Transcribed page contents
>>>>>
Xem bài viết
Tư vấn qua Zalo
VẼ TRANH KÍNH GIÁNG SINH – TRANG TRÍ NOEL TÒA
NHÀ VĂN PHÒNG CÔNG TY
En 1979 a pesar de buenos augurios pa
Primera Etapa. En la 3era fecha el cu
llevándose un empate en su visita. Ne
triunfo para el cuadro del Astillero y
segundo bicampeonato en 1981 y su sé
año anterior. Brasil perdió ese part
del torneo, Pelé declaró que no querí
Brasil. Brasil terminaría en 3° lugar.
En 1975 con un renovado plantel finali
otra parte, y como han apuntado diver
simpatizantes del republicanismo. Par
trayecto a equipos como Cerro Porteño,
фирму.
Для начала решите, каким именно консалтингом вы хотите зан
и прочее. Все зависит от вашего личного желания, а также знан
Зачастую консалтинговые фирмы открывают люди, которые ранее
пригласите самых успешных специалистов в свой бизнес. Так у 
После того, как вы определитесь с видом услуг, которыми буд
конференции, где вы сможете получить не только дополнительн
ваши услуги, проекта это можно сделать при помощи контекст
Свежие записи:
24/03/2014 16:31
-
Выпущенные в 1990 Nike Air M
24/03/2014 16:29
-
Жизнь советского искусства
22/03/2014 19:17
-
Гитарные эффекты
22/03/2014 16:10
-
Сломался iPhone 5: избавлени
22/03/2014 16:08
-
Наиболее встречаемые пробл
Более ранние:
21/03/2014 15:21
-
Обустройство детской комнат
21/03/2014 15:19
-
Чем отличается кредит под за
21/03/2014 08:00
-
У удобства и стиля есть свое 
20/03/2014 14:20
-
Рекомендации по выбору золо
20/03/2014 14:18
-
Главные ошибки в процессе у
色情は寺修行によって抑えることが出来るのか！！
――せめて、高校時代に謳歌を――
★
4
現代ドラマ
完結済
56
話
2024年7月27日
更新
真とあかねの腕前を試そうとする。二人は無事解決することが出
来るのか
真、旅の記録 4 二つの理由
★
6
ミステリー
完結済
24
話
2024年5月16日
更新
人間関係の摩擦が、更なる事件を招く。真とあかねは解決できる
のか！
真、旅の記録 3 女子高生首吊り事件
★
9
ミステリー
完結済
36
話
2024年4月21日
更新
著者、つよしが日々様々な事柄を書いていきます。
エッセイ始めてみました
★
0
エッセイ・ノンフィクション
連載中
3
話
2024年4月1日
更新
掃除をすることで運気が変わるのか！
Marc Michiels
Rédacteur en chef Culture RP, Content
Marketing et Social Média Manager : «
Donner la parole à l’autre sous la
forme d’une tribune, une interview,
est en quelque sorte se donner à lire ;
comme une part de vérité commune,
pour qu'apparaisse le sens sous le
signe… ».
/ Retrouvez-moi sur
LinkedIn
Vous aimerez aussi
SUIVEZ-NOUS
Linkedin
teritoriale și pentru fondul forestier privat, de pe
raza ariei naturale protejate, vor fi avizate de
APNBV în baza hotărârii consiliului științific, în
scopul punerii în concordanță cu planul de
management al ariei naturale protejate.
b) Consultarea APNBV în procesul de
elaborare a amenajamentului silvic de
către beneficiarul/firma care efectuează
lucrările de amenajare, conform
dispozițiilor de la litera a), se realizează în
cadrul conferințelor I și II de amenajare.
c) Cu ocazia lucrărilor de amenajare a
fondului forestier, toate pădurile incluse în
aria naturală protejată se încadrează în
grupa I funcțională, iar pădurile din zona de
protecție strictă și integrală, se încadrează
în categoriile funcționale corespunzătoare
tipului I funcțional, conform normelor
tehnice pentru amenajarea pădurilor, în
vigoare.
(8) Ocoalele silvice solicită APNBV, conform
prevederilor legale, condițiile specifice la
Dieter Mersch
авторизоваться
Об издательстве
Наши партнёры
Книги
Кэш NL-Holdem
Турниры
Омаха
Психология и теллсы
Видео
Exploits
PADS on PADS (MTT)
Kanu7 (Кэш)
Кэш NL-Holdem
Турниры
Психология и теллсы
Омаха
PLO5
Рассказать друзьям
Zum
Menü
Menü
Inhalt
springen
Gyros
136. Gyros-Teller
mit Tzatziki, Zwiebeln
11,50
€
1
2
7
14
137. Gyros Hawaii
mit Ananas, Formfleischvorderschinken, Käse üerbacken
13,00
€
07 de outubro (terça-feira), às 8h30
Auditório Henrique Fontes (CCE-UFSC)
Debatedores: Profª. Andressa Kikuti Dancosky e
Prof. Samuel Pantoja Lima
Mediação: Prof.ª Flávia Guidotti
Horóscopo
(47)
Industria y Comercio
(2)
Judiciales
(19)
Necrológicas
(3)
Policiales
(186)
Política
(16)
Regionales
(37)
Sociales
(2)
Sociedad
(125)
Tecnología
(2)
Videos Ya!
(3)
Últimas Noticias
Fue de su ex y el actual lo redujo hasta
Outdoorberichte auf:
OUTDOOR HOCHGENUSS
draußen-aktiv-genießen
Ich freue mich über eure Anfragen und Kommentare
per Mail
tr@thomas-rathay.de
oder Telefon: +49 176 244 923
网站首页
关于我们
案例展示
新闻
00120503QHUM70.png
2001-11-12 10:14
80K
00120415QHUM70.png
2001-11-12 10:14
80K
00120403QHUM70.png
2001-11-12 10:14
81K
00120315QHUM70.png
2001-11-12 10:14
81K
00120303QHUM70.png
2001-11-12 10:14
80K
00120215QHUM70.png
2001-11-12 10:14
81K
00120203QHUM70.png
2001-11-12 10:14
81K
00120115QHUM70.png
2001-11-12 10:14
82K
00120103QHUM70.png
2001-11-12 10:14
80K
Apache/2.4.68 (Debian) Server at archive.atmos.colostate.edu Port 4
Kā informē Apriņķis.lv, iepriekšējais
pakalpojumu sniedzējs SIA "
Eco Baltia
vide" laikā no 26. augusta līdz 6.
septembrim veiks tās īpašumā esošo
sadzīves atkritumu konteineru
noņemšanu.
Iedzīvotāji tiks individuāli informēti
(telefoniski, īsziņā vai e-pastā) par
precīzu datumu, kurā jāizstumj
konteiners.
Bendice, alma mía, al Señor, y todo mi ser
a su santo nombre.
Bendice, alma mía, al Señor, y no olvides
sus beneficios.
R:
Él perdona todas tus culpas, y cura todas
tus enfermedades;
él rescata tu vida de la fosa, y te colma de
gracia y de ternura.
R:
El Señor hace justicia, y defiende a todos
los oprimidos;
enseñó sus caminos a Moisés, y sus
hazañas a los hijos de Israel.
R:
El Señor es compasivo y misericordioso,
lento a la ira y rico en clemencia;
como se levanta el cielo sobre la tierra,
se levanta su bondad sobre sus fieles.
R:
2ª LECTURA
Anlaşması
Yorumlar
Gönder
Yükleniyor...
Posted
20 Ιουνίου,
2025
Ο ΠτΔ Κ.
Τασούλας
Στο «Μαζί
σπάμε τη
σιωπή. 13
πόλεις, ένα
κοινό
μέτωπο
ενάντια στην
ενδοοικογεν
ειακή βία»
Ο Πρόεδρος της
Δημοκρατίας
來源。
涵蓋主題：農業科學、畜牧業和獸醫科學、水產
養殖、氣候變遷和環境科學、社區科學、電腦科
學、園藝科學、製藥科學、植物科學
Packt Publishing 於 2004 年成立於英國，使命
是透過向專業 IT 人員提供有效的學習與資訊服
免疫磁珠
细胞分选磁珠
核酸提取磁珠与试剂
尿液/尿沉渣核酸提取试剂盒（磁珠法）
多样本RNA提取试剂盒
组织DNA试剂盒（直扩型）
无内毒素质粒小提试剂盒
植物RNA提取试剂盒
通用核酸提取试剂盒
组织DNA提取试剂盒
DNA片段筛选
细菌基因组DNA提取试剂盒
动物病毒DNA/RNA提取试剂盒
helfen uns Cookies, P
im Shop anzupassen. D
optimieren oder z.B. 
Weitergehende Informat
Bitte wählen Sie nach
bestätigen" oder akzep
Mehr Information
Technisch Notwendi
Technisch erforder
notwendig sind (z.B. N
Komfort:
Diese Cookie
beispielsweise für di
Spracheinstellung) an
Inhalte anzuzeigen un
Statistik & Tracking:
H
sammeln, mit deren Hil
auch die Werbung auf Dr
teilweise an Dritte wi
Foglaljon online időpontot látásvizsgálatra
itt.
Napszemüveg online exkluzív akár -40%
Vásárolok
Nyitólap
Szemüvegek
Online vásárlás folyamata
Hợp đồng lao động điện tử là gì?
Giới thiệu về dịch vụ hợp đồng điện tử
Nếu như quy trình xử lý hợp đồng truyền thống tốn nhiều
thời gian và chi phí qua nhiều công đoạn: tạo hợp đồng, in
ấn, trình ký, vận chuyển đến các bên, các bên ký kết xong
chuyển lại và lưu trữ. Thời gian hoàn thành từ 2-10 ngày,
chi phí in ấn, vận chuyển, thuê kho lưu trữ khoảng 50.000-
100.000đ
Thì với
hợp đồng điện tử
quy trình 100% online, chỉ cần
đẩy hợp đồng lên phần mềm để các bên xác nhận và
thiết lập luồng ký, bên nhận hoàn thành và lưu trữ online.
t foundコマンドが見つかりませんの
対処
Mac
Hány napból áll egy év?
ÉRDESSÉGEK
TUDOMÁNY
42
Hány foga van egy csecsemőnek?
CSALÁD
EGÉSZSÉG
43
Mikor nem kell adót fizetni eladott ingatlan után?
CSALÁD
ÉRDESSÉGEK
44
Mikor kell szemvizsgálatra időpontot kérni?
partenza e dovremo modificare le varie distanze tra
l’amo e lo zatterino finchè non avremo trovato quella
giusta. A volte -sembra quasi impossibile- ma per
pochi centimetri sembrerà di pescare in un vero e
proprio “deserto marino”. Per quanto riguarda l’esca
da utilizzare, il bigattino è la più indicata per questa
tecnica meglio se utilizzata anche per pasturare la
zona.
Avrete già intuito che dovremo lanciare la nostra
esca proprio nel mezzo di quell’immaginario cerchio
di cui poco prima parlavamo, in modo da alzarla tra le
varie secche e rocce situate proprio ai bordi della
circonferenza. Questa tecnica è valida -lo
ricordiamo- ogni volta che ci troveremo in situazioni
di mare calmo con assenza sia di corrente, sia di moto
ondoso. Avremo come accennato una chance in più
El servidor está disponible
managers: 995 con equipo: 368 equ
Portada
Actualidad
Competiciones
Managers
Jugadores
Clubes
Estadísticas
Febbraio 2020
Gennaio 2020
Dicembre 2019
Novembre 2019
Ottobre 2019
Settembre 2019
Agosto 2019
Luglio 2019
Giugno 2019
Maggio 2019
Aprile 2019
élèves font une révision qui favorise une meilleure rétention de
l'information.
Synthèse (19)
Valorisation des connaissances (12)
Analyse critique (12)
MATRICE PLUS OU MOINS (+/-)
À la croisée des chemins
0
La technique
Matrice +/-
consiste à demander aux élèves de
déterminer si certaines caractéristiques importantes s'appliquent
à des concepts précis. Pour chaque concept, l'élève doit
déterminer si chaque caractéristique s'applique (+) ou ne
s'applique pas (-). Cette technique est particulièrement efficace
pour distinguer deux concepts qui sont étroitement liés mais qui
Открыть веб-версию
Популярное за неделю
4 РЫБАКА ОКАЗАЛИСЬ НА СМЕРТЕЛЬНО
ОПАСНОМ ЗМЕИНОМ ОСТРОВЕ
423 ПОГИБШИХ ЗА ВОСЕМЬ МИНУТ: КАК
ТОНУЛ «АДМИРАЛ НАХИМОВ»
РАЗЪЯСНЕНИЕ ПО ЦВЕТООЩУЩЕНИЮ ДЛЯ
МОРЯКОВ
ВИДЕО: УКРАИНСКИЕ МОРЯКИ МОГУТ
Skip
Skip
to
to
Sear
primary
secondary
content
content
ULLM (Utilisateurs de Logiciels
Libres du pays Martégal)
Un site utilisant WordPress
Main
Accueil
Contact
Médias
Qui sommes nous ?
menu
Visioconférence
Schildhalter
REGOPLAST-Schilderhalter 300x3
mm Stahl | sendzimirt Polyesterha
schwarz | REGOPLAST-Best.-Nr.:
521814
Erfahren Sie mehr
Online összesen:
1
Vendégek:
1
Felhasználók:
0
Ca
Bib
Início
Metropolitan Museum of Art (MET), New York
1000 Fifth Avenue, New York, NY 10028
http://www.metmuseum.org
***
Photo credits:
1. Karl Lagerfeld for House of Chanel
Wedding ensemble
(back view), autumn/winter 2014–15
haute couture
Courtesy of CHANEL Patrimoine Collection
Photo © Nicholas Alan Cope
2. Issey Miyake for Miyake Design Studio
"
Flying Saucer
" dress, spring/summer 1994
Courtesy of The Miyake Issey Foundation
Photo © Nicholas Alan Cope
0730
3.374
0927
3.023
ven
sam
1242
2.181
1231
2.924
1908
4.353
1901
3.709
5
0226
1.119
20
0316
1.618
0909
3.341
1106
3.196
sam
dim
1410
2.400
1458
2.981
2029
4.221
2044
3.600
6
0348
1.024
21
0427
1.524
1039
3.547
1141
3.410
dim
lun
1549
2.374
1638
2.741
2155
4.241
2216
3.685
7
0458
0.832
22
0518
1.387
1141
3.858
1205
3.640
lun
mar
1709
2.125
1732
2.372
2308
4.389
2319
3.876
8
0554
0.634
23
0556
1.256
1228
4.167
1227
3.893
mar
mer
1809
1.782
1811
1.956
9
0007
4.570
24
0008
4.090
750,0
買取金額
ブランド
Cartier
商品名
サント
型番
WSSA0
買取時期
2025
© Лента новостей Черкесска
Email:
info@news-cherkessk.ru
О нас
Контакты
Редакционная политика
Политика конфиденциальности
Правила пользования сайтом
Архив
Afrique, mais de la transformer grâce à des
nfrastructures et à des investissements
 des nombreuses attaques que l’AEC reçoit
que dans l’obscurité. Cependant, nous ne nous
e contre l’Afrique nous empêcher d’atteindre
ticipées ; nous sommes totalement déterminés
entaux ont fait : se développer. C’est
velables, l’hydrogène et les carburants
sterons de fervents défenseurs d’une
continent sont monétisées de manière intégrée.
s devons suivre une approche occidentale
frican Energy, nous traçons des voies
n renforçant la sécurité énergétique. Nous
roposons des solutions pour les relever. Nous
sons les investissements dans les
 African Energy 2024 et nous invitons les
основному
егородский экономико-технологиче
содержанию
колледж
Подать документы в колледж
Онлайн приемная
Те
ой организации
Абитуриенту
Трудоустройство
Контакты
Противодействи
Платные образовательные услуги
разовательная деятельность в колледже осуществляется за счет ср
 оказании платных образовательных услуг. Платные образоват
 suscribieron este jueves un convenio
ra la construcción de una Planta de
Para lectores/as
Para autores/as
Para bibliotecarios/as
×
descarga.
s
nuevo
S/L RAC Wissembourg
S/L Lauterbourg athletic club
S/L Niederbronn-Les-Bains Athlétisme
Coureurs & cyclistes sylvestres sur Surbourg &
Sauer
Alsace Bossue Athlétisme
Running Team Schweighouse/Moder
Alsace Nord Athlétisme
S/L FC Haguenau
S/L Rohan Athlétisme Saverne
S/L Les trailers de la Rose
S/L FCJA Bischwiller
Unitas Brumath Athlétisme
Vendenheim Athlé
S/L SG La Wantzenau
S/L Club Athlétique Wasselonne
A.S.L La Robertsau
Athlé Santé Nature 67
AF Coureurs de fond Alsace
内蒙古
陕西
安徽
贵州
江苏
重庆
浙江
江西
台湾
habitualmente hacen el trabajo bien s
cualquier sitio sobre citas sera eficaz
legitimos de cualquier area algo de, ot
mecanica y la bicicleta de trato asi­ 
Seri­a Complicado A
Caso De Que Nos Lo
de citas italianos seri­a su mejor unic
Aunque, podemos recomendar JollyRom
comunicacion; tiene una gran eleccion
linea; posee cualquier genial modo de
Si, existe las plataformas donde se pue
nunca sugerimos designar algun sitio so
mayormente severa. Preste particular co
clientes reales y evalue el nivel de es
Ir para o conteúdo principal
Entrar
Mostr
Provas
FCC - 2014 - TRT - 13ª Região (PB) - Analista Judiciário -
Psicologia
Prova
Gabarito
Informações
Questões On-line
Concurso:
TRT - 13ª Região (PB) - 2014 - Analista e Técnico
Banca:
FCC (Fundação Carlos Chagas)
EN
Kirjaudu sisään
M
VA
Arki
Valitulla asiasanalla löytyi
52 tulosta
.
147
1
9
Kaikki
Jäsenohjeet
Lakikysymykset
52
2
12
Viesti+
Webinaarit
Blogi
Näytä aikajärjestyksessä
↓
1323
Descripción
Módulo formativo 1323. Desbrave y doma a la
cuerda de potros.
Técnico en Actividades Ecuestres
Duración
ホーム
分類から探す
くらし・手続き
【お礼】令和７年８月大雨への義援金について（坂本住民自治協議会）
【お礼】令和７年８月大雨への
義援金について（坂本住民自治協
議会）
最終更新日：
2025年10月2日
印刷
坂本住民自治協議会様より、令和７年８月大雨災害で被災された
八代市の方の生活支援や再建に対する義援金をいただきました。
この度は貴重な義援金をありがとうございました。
<<<<<
-- Task description --
Copy out the lines above that hold the string "nhiều".

-- Written answer --
Nếu như quy trình xử lý hợp đồng truyền thống tốn nhiều
thời gian và chi phí qua nhiều công đoạn: tạo hợp đồng, in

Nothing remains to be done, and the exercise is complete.